Die erste Phase der Projektarbeit dient der Sichtung der einschlägigen Quellenbestände, die sich nicht auf die Überlieferungen in Baden-Württemberg beschränkt, sondern auch Archivalien aus dem Bundesarchiv miteinbezieht, soweit sich die Tätigkeit der Landesministerien in den Akten der Reichsministerien widerspiegelt.
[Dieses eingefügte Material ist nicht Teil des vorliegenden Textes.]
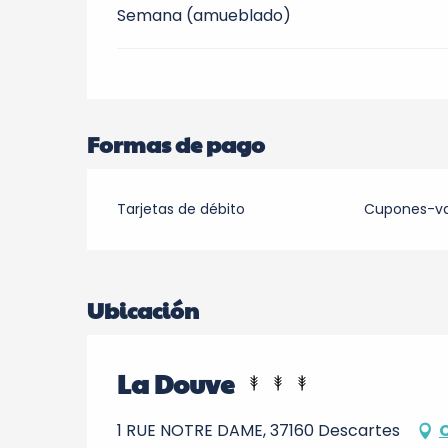
Semana (amueblado)
Formas de pago
Tarjetas de débito
Cupones-v
Ubicación
La Douve
1 RUE NOTRE DAME, 37160 Descartes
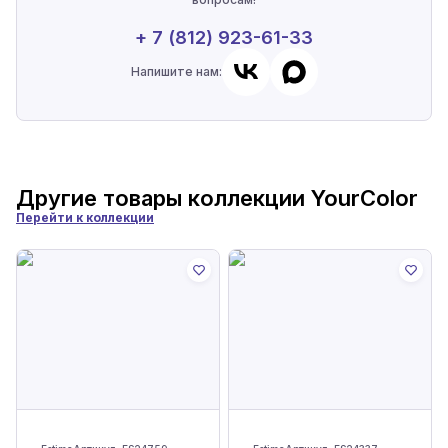
+ 7 (812) 923-61-33
Напишите нам:
Другие товары коллекции
YourColor
Перейти к коллекции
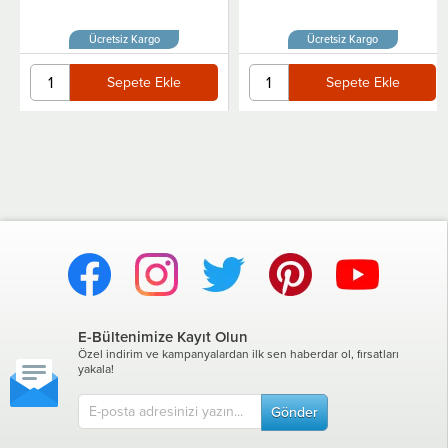
Ücretsiz Kargo
Ücretsiz Kargo
Sepete Ekle
Sepete Ekle
E-Bültenimize Kayıt Olun
Özel indirim ve kampanyalardan ilk sen haberdar ol, fırsatları
yakala!
Gönder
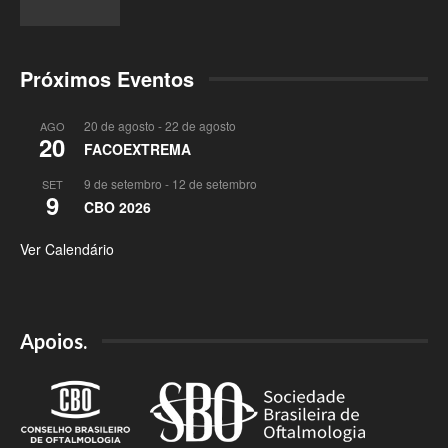
Próximos Eventos
20 de agosto
-
22 de agosto
AGO
20
FACOEXTREMA
9 de setembro
-
12 de setembro
SET
9
CBO 2026
Ver Calendário
Apoios.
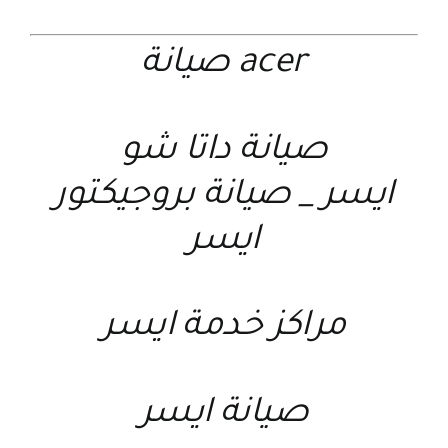
acer صيانة
صيانة داتا شو
ايسر
_
صيانة بروجيكتور
ايسر
مراكز خدمة ايسر
صيانة ايسر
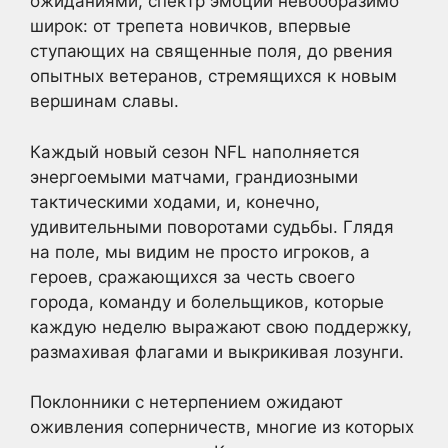
ожиданиями, спектр эмоций невообразимо
широк: от трепета новичков, впервые
ступающих на священные поля, до рвения
опытных ветеранов, стремящихся к новым
вершинам славы.
Каждый новый сезон NFL наполняется
энергоемыми матчами, грандиозными
тактическими ходами, и, конечно,
удивительными поворотами судьбы. Глядя
на поле, мы видим не просто игроков, а
героев, сражающихся за честь своего
города, команду и болельщиков, которые
каждую неделю выражают свою поддержку,
размахивая флагами и выкрикивая лозунги.
Поклонники с нетерпением ожидают
оживления соперничеств, многие из которых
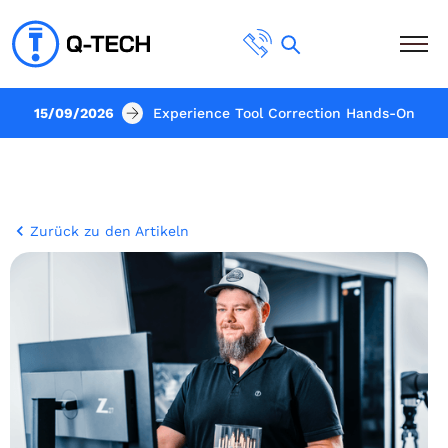
15/09/2026
Experience Tool Correction Hands-On
Zurück zu den Artikeln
Auch französische Quellenbestände gehören dazu, da das Personal der badischen Landesministerien maßgeblich an der deutschen Zivilverwaltung beteiligt war, die 1940 im Elsass aufgebaut wurde. Die Auswertung des Materials wird in zwei Schritten erfolgen. Der erste ist die Dokumentation der inneren Entwicklung und der Tätigkeit der einzelnen Ministerien in Baden und in Württemberg von 1933 bis 1945, wobei das Augenmerk auf dem Personalbestand, den Entscheidungsprozessen und den Aufgabenfeldern des Verwaltungshandelns liegen wird. Dabei spielen insbesondere auch die Reaktionen auf den Zentralisierungsdruck, der auf allen Landesministerien lastete, eine Rolle. In einem zweiten Schritt wird die Perspektive auf alle Ministerien sowohl in Baden als auch in Württemberg geweitet und zugleich ressortübergreifend auf einzelne Themen fokussiert, die in Zusammenhang mit den genannten Leitfragen des Projekts relevant sind.

 

Weiterführende Informationen

  • Vorstudie und Projektexposé vom 15. November 2013 [Lesen]
  • „Nur kleine Rädchen im Getriebe?“ – Artikel von Prof. Engehausen in der Zeitschrift Momente [Lesen]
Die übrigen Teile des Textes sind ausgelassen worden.